Because of the rapid development of sensing technologies in recent years, marine health monitoring has been considered as a promising solution to accurately identify working conditions, monitor structural damages, or make rational assessments over the safety, durability, and suitability of marine structures. Advanced sensing technologies form the backbone of marine health monitoring. Triboelectric nanogenerators (TENGs) have received a wide range of attention because of their performance in continuously and accurately self-powered sensing in different fields. One of the recent research interests is to improve their sensing response based on the structural strategy of mechanical metamaterials (i.e., controlling mechanoelectrical characteristics by structural design of periodically microunits). Tribo-metamaterials have been reported as effective devices for energy harvesting and marine health monitoring. Owing to their well controllability, wide range of material selection, high sensitivity, and simple fabrication, tribo-metamaterials have particularly been proposed for monitoring ocean engineering structures.

The DH-MTMs are designed with the double-helix structures to increase the contact area for higher sensitivity and monitoring accuracy, which are particularly consisted of multiple composite layers, including the conductive layer fabricated by the PLA-CB and the dielectric layer by the TPU. Each helix component is fabricated using the all-in-one 3D printing technology with the 2 nozzles that extrude the conductive and dielectric materials at the same time. The scanning electron microscope (SEM) images of the PLA-CB material shows that the PLA material (blue) and the CB material (yellow) are well mixed together, which gives the PLA-CB unique conductive properties.
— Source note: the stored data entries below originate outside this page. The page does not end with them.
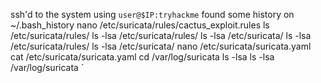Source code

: 
ssh'd to the system using `user@$IP:tryhackme`
found some history on ~/.bash_history
	nano /etc/suricata/rules/cactus_exploit.rules
	ls /etc/suricata/rules/
	ls -lsa /etc/suricata/rules/
	ls -lsa /etc/suricata/
	ls -lsa /etc/suricata/rules/
		ls -lsa /etc/suricata/
	nano /etc/suricata/suricata.yaml 
	cat /etc/suricata/suricata.yaml 
	cd /var/log/suricata
	ls -lsa
	ls -lsa /var/log/suricata
`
The DH-MTMs are integrated into the wireless monitoring system for water flow and wind turbine anchor chain monitoring. The wireless monitoring system consists of several modules such as sensors (DH-MTMs), data acquisition, MCU, wireless data transmission, and data visualization. The sensors module is composed of the DH-MTMs, which efficiently convert mechanical excitations into electronic response signals. We test the monitoring effect of the DH-MTMs with the water flow velocities of 0.1, 0.2, 0.3, and 0.4 m/s. With the increase in the water flow velocity, the monitoring results gradually increase and remain stable over a period of 120 s, which proves the suitability of the DH-MTMs for monitoring the water flow velocity. The monitoring testing is conducted under the wave heights of 0.05, 0.1, and 0.15 m, and the wave frequency is fixed as 1 Hz. The monitoring data of the DH-MTMs are increased with the increase in the wave height under the wave period of 60 s, which demonstrates the ability of the DH-MTMs for placement monitoring under the surface and underwater multienvironmental marine conditions.
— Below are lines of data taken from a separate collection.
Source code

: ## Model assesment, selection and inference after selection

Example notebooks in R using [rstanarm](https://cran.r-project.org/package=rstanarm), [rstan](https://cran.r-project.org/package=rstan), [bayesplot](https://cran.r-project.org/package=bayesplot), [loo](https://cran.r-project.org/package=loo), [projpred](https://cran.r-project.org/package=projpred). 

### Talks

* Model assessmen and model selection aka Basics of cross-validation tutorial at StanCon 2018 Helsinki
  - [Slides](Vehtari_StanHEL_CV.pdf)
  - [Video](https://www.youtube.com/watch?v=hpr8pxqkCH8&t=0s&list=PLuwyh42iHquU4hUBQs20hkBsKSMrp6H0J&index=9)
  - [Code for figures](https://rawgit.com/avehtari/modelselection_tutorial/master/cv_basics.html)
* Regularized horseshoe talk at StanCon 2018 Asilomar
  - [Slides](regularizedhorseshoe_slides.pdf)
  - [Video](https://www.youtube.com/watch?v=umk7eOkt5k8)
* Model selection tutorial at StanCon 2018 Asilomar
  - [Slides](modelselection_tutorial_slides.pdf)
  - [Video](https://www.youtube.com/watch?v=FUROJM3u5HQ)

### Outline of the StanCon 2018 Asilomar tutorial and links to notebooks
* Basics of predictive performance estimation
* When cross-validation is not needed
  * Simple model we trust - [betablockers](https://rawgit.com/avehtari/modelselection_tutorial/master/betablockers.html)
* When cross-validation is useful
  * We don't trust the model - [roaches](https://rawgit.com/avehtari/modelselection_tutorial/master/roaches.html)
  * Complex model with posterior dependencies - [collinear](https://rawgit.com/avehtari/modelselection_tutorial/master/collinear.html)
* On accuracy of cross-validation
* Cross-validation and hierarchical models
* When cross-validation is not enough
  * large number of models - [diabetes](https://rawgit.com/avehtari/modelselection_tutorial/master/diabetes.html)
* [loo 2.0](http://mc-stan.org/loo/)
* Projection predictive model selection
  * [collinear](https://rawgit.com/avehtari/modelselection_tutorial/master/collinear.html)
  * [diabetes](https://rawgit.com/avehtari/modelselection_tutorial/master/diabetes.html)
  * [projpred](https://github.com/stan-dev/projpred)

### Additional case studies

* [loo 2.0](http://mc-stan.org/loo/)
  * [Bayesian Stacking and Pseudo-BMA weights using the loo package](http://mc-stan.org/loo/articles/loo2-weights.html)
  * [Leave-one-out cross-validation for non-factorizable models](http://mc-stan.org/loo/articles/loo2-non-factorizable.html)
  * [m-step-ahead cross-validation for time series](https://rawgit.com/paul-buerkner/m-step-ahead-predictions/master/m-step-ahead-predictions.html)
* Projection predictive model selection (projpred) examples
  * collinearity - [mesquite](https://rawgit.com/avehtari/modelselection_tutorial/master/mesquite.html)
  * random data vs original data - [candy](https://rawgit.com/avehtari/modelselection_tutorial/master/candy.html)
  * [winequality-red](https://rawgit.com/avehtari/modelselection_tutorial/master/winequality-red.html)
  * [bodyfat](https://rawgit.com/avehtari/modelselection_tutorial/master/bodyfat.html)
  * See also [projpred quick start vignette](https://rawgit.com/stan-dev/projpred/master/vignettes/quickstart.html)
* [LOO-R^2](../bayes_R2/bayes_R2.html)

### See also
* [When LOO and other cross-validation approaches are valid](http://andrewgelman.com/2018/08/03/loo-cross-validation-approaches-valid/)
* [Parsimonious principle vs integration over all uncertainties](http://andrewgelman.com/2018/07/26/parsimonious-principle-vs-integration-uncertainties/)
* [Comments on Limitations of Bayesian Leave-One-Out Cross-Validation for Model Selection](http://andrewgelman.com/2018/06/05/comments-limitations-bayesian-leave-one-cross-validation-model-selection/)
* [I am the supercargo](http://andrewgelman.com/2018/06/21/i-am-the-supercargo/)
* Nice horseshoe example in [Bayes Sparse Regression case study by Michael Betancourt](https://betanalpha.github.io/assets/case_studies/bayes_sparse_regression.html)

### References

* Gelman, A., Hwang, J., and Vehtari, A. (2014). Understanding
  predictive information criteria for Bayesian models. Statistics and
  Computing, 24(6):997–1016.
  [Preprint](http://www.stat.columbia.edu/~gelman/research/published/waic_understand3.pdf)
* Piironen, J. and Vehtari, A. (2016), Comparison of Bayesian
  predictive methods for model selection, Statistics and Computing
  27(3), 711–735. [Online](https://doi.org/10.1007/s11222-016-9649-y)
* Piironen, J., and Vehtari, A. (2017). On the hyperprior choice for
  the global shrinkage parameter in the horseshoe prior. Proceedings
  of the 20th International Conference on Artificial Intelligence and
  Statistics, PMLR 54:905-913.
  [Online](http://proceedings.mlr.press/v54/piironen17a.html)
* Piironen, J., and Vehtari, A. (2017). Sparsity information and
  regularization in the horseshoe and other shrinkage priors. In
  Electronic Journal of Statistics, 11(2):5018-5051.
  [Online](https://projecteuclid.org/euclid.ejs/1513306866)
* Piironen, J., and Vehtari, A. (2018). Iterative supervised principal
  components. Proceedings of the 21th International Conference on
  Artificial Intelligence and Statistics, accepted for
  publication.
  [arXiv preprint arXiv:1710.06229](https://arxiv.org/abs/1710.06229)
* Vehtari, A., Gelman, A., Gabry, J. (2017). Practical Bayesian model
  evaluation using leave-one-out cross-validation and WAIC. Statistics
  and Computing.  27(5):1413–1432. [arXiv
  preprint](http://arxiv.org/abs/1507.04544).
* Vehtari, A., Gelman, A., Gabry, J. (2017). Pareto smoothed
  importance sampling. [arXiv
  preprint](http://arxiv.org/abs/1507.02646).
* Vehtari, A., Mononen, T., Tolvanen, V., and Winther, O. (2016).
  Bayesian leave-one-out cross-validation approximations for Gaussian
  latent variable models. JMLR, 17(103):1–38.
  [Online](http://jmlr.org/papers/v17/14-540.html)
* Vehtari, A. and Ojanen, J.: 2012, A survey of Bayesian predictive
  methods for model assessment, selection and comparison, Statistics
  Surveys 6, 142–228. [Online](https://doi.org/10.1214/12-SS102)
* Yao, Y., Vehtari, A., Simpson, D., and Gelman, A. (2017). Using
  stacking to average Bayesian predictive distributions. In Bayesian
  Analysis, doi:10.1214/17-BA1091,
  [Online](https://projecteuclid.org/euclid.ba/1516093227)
This study presented the DH-MTMs fabricated by the all-in-one 3D printing for multienvironmentally self-powered wireless monitoring systems. The proposed DH-MTMs were tested under the cyclic motions in the horizontal direction, horizontal–vertical coupling, and circular direction, respectively, and the testing results showed that the DH-MTMs generated different signal responses under various test conditions. Comparing with the electrical characteristics under the horizontal vibration, the DH-MTMs were validated under the horizontal–vertical coupling vibration with the accuracy of up to 90%. Eventually, the DH-MTMs were integrated into the self-powered wireless monitoring system for monitoring water flow velocity and deformation of the underwater structure. Experimental results showed that the reported wireless monitoring systems accurately captured the displacement of underwater structures and the water flow with the velocity of less than 0.1 m/s. The monitoring accuracy can be improved in 3 aspects: improving the material conductivity, improving the printing accuracy, and improving the data acquisition and transmission frequency. This study provides new design guidelines for standardized preparation of triboelectric metamaterials for real-time monitoring of the multienvironmental marine conditions.